DATA IN THIS EXERCISE:

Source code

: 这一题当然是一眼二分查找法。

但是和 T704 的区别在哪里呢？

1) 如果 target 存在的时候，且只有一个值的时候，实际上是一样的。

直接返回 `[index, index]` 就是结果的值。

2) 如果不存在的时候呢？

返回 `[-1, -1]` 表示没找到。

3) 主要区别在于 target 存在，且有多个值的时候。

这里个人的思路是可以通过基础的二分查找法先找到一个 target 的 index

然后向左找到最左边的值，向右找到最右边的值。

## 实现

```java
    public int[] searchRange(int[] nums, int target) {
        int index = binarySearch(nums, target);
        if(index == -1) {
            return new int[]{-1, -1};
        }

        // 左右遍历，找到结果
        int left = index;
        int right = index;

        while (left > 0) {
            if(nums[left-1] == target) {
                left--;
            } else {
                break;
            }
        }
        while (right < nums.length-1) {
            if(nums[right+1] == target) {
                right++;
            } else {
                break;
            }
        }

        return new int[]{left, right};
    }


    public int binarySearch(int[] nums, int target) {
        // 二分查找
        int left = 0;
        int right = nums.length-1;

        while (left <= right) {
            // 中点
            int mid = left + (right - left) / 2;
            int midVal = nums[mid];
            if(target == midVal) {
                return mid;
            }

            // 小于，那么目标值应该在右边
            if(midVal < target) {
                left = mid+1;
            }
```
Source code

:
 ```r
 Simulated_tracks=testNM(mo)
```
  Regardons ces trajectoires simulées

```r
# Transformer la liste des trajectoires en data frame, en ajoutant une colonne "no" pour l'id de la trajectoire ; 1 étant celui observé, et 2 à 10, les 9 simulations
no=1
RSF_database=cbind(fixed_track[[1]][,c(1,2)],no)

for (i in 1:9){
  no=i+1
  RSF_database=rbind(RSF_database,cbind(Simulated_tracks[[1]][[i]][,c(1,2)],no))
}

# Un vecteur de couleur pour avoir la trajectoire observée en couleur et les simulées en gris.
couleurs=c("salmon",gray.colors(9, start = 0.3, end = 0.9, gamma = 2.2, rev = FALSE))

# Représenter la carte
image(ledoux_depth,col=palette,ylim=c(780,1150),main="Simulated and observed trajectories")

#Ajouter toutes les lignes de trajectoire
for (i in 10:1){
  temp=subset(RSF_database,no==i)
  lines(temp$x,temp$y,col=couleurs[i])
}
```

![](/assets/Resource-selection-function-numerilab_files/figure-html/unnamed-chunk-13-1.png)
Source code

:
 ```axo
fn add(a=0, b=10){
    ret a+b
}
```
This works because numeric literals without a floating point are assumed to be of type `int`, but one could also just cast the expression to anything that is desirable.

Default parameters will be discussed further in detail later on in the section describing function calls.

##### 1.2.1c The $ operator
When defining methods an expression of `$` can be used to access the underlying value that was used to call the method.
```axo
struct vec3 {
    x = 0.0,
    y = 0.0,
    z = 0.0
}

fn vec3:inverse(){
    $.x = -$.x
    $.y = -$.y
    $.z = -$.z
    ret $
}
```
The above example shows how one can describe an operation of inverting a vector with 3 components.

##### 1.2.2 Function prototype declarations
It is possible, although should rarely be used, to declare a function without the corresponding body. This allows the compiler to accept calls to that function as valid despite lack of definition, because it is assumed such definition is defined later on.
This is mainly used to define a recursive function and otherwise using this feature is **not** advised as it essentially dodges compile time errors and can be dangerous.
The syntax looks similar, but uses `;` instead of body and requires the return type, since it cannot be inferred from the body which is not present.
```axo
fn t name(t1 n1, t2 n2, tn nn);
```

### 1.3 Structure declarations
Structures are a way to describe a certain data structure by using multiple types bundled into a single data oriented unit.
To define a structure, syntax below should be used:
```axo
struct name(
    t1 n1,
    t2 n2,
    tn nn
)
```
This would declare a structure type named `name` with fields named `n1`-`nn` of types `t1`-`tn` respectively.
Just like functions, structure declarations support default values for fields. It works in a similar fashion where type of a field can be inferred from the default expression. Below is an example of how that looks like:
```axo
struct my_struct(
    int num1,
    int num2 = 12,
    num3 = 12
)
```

TO DO: Which of the lines above mention the word "temp"? Pull those lines out.

RESULT:
  temp=subset(RSF_database,no==i)
  lines(temp$x,temp$y,col=couleurs[i])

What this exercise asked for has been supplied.